Para Cançado Thomé, que já tem alguns trabalhos publicados, a exemplo de libretos para ballets, com peças montadas como “O Julgamento”, “Le Jardin des Merveilles” e “Mediadora de Deusas”, além de outros livros coletivos de contos, a exemplo de “Quase Nome” e “Pélagos – Contos do mar”, a premiação veio em boa hora. “É um incentivo para continuar estudando e aprimorando minha escrita”, afirma ele, que também publica na página Leitura Livre.

Simone, por sua vez, autora de livros como “Dissertação não é bicho-papão: desmitificando monografias, teses e escritos acadêmicos”, “O Pequeno Hércules e outras fábulas contemporâneas” e da coletânea de crônicas “Bolsa de Mulher e Metacrônica”, destaca que o prêmio é um marco importante em sua trajetória. “Sobretudo pela seriedade com que é realizado e capitaneado pelo professor e escritor Batista de Lima e o fato de ter abrangência nacional, o que naturalmente credencia maior qualificação ao Prêmio. Por outro lado, está sendo uma oportunidade maravilhosa de divulgar meu trabalho e fazer com que minha escrita encontre mais leitores”, observa.

PRÓXIMOS PASSOS
Tanto Cançado Thomé como Simone Pessoa traçam planos literários para o futuro.
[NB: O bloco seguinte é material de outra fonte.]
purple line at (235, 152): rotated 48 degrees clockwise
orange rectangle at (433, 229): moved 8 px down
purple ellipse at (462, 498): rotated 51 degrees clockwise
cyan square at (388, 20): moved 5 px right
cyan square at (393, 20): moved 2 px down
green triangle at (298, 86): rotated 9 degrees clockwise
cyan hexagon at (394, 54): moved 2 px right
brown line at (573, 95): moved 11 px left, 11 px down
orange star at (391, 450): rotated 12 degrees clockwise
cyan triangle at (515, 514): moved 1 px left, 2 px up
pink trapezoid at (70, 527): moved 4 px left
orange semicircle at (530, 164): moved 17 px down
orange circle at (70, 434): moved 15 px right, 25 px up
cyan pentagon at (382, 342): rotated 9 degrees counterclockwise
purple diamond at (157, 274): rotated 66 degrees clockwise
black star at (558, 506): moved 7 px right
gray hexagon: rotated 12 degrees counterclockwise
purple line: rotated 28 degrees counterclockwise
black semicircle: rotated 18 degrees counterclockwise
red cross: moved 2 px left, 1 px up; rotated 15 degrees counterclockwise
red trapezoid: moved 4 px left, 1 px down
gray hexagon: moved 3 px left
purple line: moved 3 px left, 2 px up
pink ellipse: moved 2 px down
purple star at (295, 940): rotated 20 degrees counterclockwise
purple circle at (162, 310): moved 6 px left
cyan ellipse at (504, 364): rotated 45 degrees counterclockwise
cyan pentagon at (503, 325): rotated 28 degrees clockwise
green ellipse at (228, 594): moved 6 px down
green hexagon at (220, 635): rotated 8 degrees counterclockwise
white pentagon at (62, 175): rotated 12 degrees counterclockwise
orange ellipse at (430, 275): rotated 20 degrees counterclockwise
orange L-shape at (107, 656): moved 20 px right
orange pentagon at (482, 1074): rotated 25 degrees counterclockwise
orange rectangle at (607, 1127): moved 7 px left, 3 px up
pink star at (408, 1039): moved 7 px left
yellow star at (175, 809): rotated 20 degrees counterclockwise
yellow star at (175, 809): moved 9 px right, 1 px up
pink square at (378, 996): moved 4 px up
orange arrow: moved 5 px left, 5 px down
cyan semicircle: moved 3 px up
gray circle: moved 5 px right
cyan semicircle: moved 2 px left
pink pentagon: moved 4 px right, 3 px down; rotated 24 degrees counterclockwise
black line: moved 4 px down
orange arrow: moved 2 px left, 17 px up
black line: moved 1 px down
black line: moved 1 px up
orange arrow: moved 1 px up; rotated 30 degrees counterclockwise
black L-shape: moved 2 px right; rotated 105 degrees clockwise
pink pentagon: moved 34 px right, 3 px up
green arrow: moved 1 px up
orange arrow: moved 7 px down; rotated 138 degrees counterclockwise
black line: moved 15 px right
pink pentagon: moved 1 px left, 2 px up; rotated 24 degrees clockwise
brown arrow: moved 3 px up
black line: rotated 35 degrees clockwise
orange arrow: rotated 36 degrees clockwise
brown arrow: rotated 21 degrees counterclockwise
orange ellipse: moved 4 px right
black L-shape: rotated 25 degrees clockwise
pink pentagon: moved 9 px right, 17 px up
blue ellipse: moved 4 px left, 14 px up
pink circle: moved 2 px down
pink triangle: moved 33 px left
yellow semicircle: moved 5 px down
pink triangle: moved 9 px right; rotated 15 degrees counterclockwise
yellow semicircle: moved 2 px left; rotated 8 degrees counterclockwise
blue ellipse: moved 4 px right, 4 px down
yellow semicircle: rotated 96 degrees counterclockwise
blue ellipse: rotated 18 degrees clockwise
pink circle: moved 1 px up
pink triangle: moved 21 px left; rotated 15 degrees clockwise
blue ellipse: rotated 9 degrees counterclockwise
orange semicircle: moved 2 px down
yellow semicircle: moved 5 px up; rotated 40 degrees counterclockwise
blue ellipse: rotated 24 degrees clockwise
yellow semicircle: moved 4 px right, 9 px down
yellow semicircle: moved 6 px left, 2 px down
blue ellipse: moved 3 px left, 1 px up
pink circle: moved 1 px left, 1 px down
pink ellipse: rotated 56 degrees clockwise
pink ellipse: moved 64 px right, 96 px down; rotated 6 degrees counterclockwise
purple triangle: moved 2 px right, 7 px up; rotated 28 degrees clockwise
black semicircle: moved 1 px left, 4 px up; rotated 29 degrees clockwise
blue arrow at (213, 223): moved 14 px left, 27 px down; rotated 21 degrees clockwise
O primeiro está com dois romances em estágio de revisão, com intenção de publicar um deles em 2020 ou 2021. Além disso, pretende continuar disponibilizando produções mais curtas em plataformas livres.

“Os meios de publicação digital têm sido um grande canal para escritores independentes. Contar histórias é uma atividade que sempre existirá. Compreendendo que cada um pode ter um lugar, mesmo que pequeno, para alcançar um leitor, a literatura é uma atividade recompensadora (mesmo que nem sempre financeiramente)”, salienta.”

Já a sobralense, quer fazer o lançamento do livro contemplado pelo Prêmio de Literatura Unifor logo que passar o período de isolamento na pandemia, e, se possível, na própria Praça Portugal. Ela também aguarda a disponibilização de duas obras de literatura infantil que estão sendo ultimadas pela editora cearense Armazém da Cultura, e, por esses dias, estará lançando pela Amazon, o e-book “Uma menina em tempos de coronavírus”, uma historinha que contextualiza o momento em que estamos vivendo. “Esse também é destinado a crianças, mas que fará todo o sentido para adultos”, adianta.